Accepting pain doesn’t mean we have to permit abuse, manipulation, or any other sort of personal injustice, as if it’s our “cross to bear” and there’s nothing we can (or should) do about it. Rather, radically accepting our difficult and even traumatic situations means facing them head-on without falling into the trap of avoidance, minimization, or despair.
For more on how to prevent despair, read my article “Avoiding the Trap of Discouragement.”
Trying to avoid or minimize our pain as a way of attempting to establish a sense of safety accomplishes the opposite. We can only stuff our emotions for a limited time—sooner or later they have to be released, and if they’ve been repressed for too long they’ll come out in a torrential tirade, the pressure having been built up to intolerable proportions.
We sometimes try to quiet our pain because it feels too heavy to carry, too sharp to look at directly. In the moment, turning away can seem like mercy. We may try shrink the suffering into a somewhat manageable portion, convincing ourselves it’s not a big deal, or it doesn’t hurt very much. This minimization can seem like the only way to endure, yet pain that’s neglected will never heal; instead it lingers, quietly deepening until it’s brought into the light.
At some point all avoidance techniques fail—we have to face our situation head-on. When we’re finally able to move through our pain rather than trying to avoid or minimize it, the suffering may initially feel overwhelming, but it’s in this space that healing truly begins.
If someone breaks their leg, they can’t ignore the injury or minimize its intensity by trying to walk as usual. They need to accept the injury, allow themselves to be treated by a medical professional, then endure the pain as the break heals and the discomfort subsides. If they put pressure on the injury before the break has completely mended, they’ll cause themselves greater and prolonged suffering.
Radical Acceptance
One of the most important Dialectical Behavior Therapy (DBT) skills—one I teach in the CHRIST Program at Hope’s Garden—is that of radical acceptance.
“Radical acceptance rests on letting go of the illusion of control and a willingness to notice and accept things as they are right now, without judging.”
(Marsha Linehan, founder of DBT)
Radical acceptance means we fully accept reality as it currently is in the present moment, without judgment or wishing things were different. If we mull over thoughts such as, “This never should have happened,” or “Why me?” the nervous system remains in fight, flight or freeze mode and cannot heal. However, when we immerse ourselves in radical acceptance with thoughts such as, “It did happen, and I’m surviving.

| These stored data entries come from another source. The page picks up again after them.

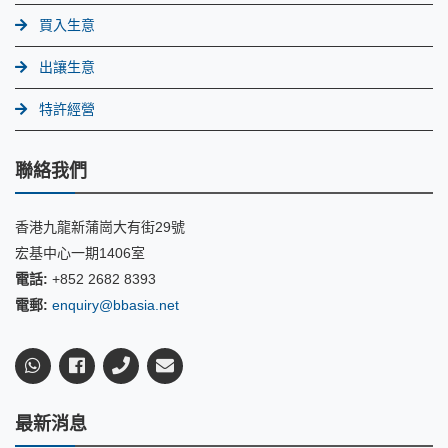
買入生意
出讓生意
特許經營
聯絡我們
香港九龍新蒲崗大有街29號
宏基中心一期1406室
電話:
+852 2682 8393
電郵:
enquiry@bbasia.net
最新消息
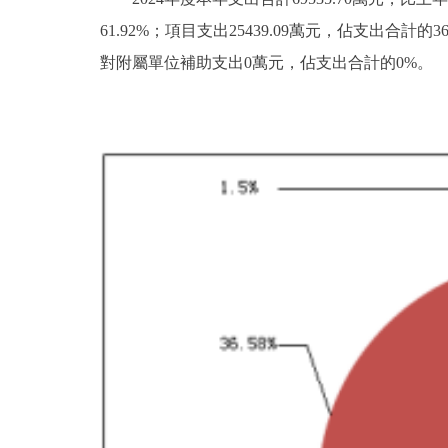
61.92%；項目支出25439.09萬元，佔支出合計的
對附屬單位補助支出0萬元，佔支出合計的0%。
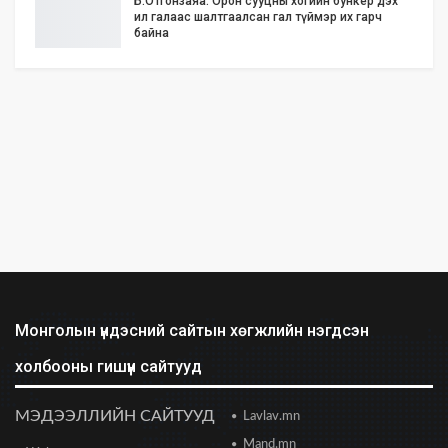
Б.Отгонзаяа: Орон сууцны хогийн бункер дэх
ил галаас шалтгаалсан гал түймэр их гарч
байна
2026/06/25 17:02
Бид илүү нээлттэй, үр ашигтай, ногоон Өвөр
Монголыг харлаа
2026/06/25 12:44
АНУ-ын Сенат Ираны эсрэг цэргийн
ажиллагааг зогсоохыг шаардсан тогтоол
батлав
2026/06/24 14:23
Долоодугаар сарын 10-19-ний хооронд бүх
нийтээр 10 хоног АМАРНА
2026/06/24 13:40
Монголын үндэсний сайтын хөгжлийн нэгдсэн
холбооны гишүүн сайтууд
2028 оны сонгуульд Т.Баярхүү хүч үзэхээ
мэдэгдэв
2026/06/23 18:47
МЭДЭЭЛЛИЙН САЙТУУД
Lavlav.mn
Mand.mn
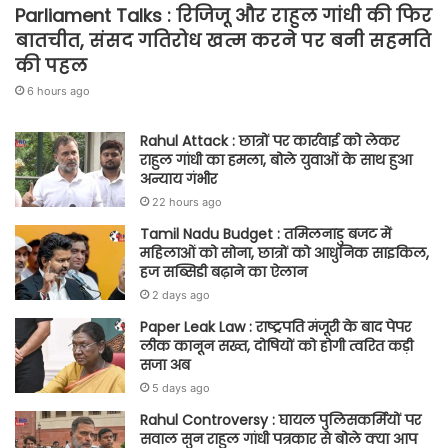
Parliament Talks : रिजिजू और राहुल गांधी की फिर
बातचीत, संसद गतिरोध खत्म करने पर बनी सहमति
की पहल
6 hours ago
Rahul Attack : छात्रों पर कार्रवाई को लेकर
राहुल गांधी का हमला, बोले युवाओं के साथ हुआ
अन्याय गंभीर
22 hours ago
Tamil Nadu Budget : तमिलनाडु बजट में
महिलाओं को सोना, छात्रों को आधुनिक साइकिल,
हज सब्सिडी बढ़ाने का ऐलान
2 days ago
Paper Leak Law : राष्ट्रपति मंजूरी के बाद पेपर
लीक कानून सख्त, दोषियों को होगी त्वरित कड़ी
सजा अब
5 days ago
Rahul Controversy : घायल पुलिसकर्मियों पर
सवाल सुन राहुल गांधी पत्रकार से बोले क्या आप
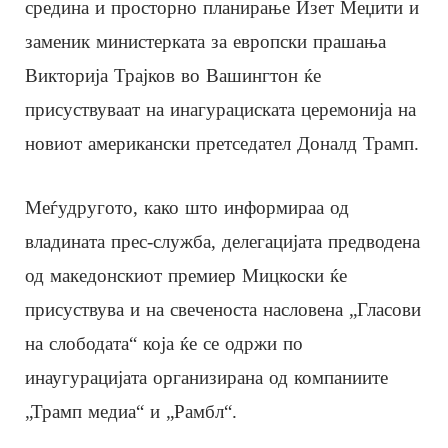
средина и просторно планирање Изет Меџити и
заменик министерката за европски прашања
Викторија Трајков во Вашингтон ќе
присуствуваат на инагурациската церемонија на
новиот американски претседател Доналд Трамп.
Меѓудругото, како што информираа од
владината прес-служба, делегацијата предводена
од македонскиот премиер Мицкоски ќе
присуствува и на свеченоста насловена „Гласови
на слободата“ која ќе се одржи по
инаугурацијата организирана од компаниите
„Трамп медиа“ и „Рамбл“.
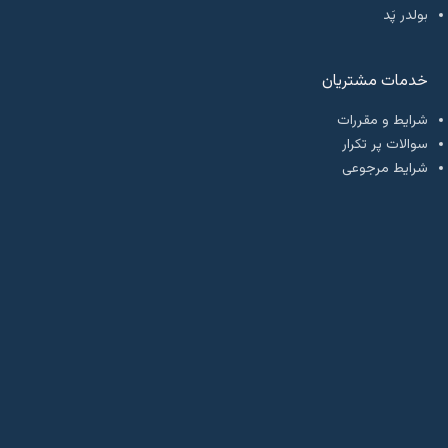
بولدر پَد
خدمات مشتریان
شرایط و مقررات
سوالات پر تکرار
شرایط مرجوعی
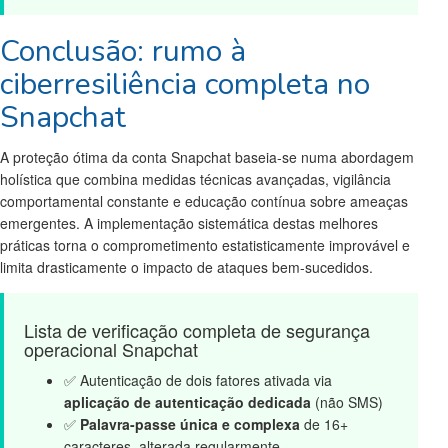
Conclusão: rumo à
ciberresiliência completa no
Snapchat
A proteção ótima da conta Snapchat baseia-se numa abordagem
holística que combina medidas técnicas avançadas, vigilância
comportamental constante e educação contínua sobre ameaças
emergentes. A implementação sistemática destas melhores
práticas torna o comprometimento estatisticamente improvável e
limita drasticamente o impacto de ataques bem-sucedidos.
Lista de verificação completa de segurança
operacional Snapchat
✅ Autenticação de dois fatores ativada via
aplicação de autenticação dedicada
(não SMS)
✅
Palavra-passe única e complexa
de 16+
caracteres, alterada regularmente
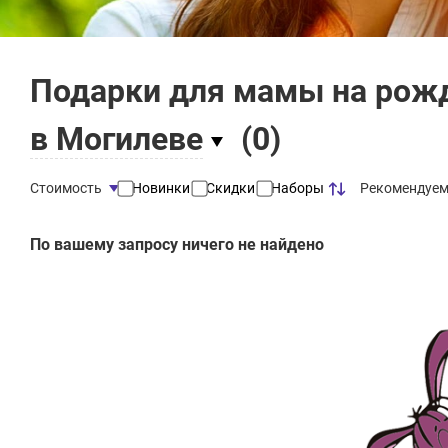
Подарки для мамы на рож
в Могилеве
(
0
)
Рекомендуе
Стоимость
Новинки
Скидки
Наборы
По вашему запросу ничего не найдено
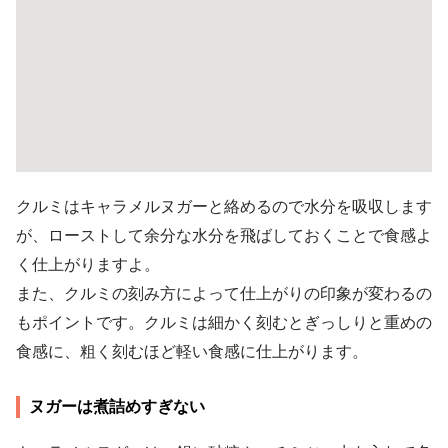
クルミはキャラメルヌガーと絡めるので水分を吸収します
が、ローストして余分な水分を飛ばしておくことで食感よ
く仕上がりますよ。
また、クルミの刻み方によって仕上がりの印象が変わるの
もポイントです。クルミは細かく刻むとぎっしりと重めの
食感に、粗く刻むほど軽い食感に仕上がります。
ヌガーは煮詰めすぎない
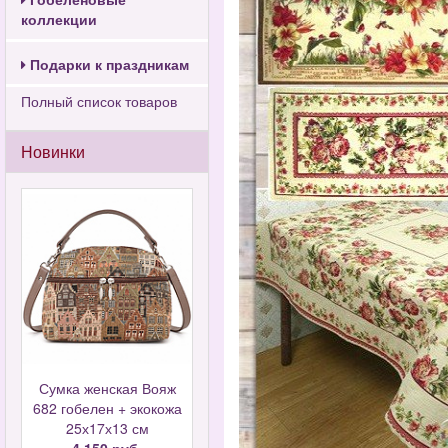
коллекции
Подарки к праздникам
Полный список товаров
Новинки
Сумка женская Вояж
682 гобелен + экокожа
25х17х13 см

I don’t like it, but now I can figure out my options,” the body can begin shifting toward regulation and reintegration.
Remember: radical acceptance doesn’t mean we have to approve of what’s happening, nor does it mean we have to like it. In fact, pouring out our anguish in an honest prayer can be very powerful, as in Psalm 142:
With my voice I cry out to the LORD; with my voice I plead for mercy to the LORD. I pour out my complaint before Him; I tell my trouble before Him. When my spirit faints within me, You know my way! In the path where I walk they have hidden a trap for me … no one cares for my soul. I cry to you, O LORD; I say, ‘You are my refuge, my portion in the land of the living.’ Attend to my cry; for I am brought very low! Deliver me from my persecutors, for they are too strong for me! Bring me out of prison, that I may give thanks to Your name! The righteous will surround me, for You will deal bountifully with me.

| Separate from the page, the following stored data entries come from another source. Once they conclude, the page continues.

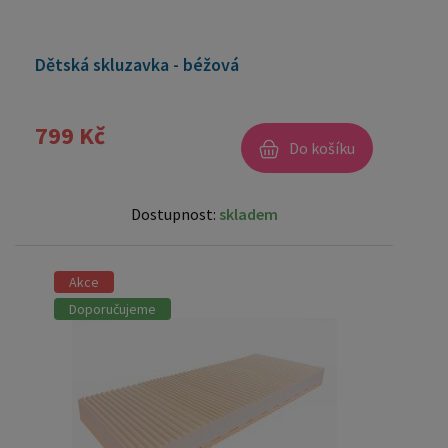
Dětská skluzavka - béžová
799 Kč
Do košíku
Dostupnost:
skladem
Akce
Doporučujeme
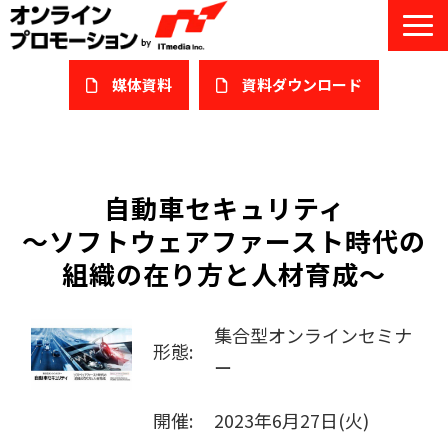
媒体資料
​資料ダウンロード
サービス一覧
私たちについて
自動車セキュリティ
～ソフトウェアファースト時代の
サービスガイド/お役立ち資料
組織の在り方と人材育成～
課題/ターゲット別で探す
オンライン展示会/協賛ウェビナー
集合型オンラインセミナ
形態:
ー
導入事例
開催:
2023年6月27日(火)
セミナー情報/ブログ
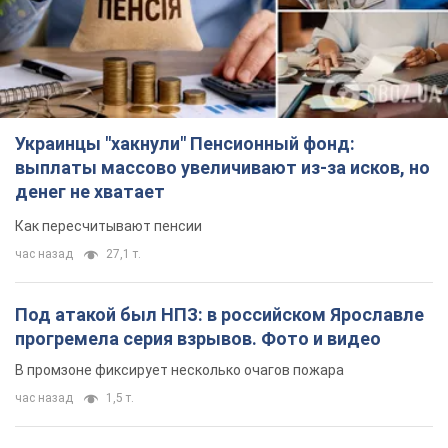
Украинцы "хакнули" Пенсионный фонд:
выплаты массово увеличивают из-за исков, но
денег не хватает
Как пересчитывают пенсии
час назад
27,1 т.
Под атакой был НПЗ: в российском Ярославле
прогремела серия взрывов. Фото и видео
В промзоне фиксирует несколько очагов пожара
час назад
1,5 т.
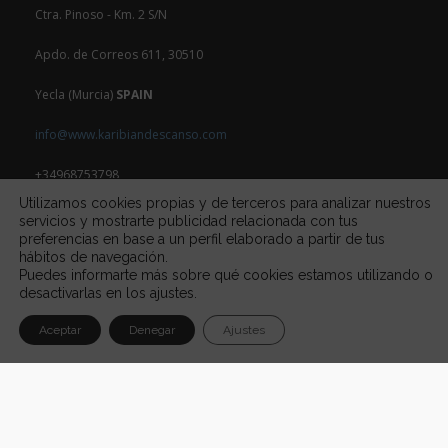
Ctra. Pinoso - Km. 2 S/N
Apdo. de Correos 611, 30510
Yecla (Murcia)
SPAIN
info@www.karibiandescanso.com
+34968753798
Utilizamos cookies propias y de terceros para analizar nuestros
servicios y mostrarte publicidad relacionada con tus
preferencias en base a un perfil elaborado a partir de tus
hábitos de navegación.
Puedes informarte más sobre qué cookies estamos utilizando o
desactivarlas en los ajustes.
Aceptar
Denegar
Ajustes
POLITICA DE PRIVACIDAD
•
NEWSLETTER
•
CONTACTO
•
BUZON S.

Making excuses for harmful behavior isn’t radical acceptance, nor is accepting situations that should never be tolerated. Instead, we’re accepting things as they are in the moment, which gives us the freedom to move into a space of empowerment—once we accept what is, we can decide what’s within our power to change. This may cause sadness, but being afraid of sadness blocks the ability to accept, which ends up increasing our suffering. When we radically accept a situation, we become grounded in the peace of Christ, even if turmoil continues to swirl around us. Without the knowledge—and acceptance—of the truth about any given situation, we’re held prisoner. We’ve relinquished our freedom.